» Task prompt:
Please retype, character for character, the part of the rows below that opens with the line containing "Page size: 1667x1251." and closes with the line containing "picture [1122, 265, 1585, 410]", with both of those lines included.

* start *

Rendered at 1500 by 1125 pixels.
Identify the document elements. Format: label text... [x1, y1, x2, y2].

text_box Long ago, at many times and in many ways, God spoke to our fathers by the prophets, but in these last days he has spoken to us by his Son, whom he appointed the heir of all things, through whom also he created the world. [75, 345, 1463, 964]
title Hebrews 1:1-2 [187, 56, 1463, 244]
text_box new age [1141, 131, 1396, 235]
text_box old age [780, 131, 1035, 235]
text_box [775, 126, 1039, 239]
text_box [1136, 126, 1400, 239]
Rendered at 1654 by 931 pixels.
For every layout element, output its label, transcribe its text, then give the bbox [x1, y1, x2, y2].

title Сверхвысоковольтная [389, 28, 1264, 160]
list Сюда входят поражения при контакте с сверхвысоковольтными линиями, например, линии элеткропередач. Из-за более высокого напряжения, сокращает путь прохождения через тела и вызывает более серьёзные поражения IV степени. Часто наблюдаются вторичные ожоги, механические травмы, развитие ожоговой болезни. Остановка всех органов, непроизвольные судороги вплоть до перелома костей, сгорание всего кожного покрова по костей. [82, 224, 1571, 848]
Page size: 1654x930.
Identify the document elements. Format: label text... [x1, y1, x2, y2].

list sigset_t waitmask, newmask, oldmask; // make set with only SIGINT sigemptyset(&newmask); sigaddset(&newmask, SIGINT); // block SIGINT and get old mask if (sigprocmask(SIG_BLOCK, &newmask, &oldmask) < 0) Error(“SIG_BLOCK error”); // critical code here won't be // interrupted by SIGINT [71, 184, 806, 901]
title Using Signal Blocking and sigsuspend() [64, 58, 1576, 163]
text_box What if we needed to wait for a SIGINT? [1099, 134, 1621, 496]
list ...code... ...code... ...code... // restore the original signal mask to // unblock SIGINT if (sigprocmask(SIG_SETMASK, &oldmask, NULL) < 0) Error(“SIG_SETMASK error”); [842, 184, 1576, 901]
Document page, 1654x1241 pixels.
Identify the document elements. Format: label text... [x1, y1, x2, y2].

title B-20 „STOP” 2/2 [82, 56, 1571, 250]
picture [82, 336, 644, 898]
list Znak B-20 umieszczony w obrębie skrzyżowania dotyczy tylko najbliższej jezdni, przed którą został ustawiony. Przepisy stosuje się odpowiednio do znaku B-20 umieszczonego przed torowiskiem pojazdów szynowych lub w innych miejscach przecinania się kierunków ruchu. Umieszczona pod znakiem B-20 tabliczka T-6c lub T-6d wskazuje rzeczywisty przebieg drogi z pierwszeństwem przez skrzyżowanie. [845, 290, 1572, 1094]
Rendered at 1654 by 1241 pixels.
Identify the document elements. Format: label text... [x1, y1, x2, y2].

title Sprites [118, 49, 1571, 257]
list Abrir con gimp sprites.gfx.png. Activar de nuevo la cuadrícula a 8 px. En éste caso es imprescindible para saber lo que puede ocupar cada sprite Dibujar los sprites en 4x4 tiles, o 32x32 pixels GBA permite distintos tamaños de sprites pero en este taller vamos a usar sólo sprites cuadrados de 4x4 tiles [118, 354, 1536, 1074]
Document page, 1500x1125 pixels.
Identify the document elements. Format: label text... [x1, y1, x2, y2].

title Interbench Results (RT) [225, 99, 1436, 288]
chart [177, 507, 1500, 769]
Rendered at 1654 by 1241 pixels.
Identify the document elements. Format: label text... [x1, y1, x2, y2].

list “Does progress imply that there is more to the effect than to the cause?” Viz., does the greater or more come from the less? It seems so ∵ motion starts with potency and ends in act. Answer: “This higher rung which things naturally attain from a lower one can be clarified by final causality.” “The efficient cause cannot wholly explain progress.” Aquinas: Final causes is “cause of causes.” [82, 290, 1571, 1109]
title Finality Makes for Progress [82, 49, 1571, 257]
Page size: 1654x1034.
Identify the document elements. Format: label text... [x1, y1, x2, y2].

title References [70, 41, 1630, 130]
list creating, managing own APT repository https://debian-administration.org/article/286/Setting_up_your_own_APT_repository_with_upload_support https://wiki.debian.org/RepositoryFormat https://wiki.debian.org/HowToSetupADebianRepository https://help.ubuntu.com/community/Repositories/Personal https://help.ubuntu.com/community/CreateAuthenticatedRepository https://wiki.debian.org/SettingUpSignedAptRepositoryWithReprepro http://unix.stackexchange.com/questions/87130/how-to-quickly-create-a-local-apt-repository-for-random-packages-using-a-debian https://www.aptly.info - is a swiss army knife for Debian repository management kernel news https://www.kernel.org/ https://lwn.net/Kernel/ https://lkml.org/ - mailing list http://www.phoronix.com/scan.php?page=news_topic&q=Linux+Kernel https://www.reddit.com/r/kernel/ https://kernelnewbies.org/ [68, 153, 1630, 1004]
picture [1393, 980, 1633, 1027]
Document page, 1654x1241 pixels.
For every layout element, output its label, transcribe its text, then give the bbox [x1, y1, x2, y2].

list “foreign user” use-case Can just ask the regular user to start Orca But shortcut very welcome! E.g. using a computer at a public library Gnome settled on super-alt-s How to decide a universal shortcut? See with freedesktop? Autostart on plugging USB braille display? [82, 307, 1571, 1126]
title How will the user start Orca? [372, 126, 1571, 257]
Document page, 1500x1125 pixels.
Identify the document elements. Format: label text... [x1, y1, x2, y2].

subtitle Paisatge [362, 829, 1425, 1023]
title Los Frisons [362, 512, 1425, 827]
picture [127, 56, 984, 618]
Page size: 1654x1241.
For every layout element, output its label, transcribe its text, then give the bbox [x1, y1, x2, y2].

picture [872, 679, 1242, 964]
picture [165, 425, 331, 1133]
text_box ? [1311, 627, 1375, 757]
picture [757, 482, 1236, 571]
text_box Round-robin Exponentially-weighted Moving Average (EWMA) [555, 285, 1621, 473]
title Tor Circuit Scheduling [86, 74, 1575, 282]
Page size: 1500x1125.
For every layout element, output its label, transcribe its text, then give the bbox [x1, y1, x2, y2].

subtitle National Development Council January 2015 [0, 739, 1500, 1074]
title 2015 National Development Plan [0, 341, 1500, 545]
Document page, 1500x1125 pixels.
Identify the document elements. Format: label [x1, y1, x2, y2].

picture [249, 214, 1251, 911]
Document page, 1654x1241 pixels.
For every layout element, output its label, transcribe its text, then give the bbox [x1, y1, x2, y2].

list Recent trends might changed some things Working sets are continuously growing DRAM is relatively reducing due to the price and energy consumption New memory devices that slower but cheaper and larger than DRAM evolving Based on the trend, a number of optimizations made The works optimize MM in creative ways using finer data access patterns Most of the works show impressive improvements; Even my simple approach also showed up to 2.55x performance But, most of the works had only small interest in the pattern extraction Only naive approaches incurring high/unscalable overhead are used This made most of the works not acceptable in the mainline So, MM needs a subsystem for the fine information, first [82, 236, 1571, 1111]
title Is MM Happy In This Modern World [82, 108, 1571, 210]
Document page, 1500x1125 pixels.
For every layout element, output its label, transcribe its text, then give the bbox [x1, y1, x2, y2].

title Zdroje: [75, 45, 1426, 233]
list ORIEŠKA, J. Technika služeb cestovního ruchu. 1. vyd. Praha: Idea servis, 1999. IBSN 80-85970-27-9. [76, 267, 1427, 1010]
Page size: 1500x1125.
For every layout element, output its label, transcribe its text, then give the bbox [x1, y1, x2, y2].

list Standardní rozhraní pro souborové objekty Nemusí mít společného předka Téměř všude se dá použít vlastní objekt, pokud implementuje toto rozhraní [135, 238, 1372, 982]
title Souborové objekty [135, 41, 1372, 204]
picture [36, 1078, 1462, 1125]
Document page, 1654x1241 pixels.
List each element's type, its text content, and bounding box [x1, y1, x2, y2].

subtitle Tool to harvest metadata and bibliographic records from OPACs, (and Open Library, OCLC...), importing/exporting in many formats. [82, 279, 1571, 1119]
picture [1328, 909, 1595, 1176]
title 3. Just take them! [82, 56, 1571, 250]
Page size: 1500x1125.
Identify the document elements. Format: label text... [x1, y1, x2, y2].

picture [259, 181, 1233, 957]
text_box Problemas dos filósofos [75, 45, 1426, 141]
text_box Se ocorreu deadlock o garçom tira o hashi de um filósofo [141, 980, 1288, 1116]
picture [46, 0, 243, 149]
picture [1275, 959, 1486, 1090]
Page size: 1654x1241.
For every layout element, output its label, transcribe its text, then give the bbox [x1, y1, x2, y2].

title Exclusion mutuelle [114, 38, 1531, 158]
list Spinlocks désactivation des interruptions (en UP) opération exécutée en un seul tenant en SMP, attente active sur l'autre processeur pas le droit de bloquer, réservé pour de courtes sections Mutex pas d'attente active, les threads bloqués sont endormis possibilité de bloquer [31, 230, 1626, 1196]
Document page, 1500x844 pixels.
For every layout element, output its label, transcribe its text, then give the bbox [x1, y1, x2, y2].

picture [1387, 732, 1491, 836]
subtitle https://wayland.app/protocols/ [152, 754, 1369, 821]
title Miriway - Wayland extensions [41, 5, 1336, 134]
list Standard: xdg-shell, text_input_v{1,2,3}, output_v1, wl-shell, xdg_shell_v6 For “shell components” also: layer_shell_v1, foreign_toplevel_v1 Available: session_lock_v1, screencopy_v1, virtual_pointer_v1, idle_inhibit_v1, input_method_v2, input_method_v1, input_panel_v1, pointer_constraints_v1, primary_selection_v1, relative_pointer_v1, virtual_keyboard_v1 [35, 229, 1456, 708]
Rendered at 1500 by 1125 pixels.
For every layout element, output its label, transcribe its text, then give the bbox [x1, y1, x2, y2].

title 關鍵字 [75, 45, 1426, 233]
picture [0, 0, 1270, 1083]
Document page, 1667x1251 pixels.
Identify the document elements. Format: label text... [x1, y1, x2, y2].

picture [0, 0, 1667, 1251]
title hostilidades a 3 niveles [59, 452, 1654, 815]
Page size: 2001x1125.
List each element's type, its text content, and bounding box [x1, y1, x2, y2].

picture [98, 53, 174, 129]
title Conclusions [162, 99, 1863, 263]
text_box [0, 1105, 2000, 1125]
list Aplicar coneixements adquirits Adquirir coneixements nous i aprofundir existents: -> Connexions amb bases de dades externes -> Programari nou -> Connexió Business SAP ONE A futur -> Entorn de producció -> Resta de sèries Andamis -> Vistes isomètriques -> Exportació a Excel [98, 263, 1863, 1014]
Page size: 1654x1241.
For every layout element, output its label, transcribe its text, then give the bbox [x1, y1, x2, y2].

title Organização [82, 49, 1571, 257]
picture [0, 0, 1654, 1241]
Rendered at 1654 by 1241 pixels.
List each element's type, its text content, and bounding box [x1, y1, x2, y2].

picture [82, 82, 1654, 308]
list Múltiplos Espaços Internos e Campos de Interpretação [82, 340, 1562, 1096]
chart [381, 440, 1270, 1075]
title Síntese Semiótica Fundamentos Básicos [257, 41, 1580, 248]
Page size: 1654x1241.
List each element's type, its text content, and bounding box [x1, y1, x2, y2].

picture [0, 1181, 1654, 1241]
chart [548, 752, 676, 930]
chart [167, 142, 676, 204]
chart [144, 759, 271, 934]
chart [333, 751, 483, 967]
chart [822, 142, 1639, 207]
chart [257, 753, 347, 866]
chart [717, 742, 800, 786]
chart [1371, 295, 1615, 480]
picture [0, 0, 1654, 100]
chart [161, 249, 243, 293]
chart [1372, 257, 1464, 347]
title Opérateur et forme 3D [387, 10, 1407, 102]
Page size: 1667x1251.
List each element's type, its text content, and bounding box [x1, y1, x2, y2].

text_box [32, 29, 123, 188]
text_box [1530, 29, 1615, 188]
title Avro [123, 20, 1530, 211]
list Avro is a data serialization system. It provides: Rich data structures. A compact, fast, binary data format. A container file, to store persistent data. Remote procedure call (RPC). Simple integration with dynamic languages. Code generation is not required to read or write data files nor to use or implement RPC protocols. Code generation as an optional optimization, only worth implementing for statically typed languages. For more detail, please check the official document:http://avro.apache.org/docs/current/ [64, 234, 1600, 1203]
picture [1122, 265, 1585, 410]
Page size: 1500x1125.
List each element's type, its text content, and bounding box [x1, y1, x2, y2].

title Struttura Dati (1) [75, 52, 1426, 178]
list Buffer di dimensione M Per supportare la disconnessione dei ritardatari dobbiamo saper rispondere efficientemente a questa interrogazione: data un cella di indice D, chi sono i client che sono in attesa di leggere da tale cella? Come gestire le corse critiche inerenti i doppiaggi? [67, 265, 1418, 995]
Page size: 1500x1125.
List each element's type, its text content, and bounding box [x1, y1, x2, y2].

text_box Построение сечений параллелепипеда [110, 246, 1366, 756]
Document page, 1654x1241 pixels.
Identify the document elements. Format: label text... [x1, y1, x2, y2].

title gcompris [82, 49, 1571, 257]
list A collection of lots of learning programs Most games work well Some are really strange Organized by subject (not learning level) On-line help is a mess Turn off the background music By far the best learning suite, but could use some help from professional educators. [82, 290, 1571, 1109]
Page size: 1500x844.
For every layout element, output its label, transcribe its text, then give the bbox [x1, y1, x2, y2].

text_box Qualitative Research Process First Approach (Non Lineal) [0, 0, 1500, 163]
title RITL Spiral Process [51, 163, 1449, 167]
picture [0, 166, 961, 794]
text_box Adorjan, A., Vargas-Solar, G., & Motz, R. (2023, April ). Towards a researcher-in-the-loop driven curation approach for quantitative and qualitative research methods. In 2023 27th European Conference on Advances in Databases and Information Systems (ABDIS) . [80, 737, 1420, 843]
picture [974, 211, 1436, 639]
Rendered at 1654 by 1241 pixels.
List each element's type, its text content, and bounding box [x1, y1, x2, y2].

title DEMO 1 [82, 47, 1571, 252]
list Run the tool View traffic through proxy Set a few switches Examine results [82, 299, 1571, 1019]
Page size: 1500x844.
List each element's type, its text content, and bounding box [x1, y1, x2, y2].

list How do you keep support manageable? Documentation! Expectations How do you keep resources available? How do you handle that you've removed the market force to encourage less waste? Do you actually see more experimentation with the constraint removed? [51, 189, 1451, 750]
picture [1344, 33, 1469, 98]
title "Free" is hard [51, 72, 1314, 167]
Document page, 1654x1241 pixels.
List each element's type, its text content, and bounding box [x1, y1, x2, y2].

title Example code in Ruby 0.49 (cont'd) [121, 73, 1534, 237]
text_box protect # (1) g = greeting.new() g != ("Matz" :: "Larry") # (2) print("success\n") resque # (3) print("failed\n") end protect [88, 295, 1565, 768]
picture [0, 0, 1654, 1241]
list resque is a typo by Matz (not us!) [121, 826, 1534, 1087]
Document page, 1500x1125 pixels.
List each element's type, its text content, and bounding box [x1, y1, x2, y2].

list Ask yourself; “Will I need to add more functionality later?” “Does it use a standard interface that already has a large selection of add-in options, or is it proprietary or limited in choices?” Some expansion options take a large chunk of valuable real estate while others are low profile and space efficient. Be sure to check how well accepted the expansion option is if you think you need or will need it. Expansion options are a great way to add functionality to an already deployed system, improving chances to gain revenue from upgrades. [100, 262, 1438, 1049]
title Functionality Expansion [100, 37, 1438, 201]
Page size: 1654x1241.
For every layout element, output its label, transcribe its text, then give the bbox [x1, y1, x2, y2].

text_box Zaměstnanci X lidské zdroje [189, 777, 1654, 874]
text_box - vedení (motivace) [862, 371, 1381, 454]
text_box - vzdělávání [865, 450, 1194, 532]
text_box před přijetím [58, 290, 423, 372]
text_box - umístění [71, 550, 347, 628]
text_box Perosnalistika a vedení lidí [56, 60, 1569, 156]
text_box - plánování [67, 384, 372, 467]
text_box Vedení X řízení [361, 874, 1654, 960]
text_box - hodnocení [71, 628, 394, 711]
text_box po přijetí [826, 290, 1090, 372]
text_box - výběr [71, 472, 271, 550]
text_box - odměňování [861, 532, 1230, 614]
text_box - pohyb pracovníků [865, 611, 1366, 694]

* end *

» Result for this exercise:
Page size: 1667x1251.
List each element's type, its text content, and bounding box [x1, y1, x2, y2].

text_box [32, 29, 123, 188]
text_box [1530, 29, 1615, 188]
title Avro [123, 20, 1530, 211]
list Avro is a data serialization system. It provides: Rich data structures. A compact, fast, binary data format. A container file, to store persistent data. Remote procedure call (RPC). Simple integration with dynamic languages. Code generation is not required to read or write data files nor to use or implement RPC protocols. Code generation as an optional optimization, only worth implementing for statically typed languages. For more detail, please check the official document:http://avro.apache.org/docs/current/ [64, 234, 1600, 1203]
picture [1122, 265, 1585, 410]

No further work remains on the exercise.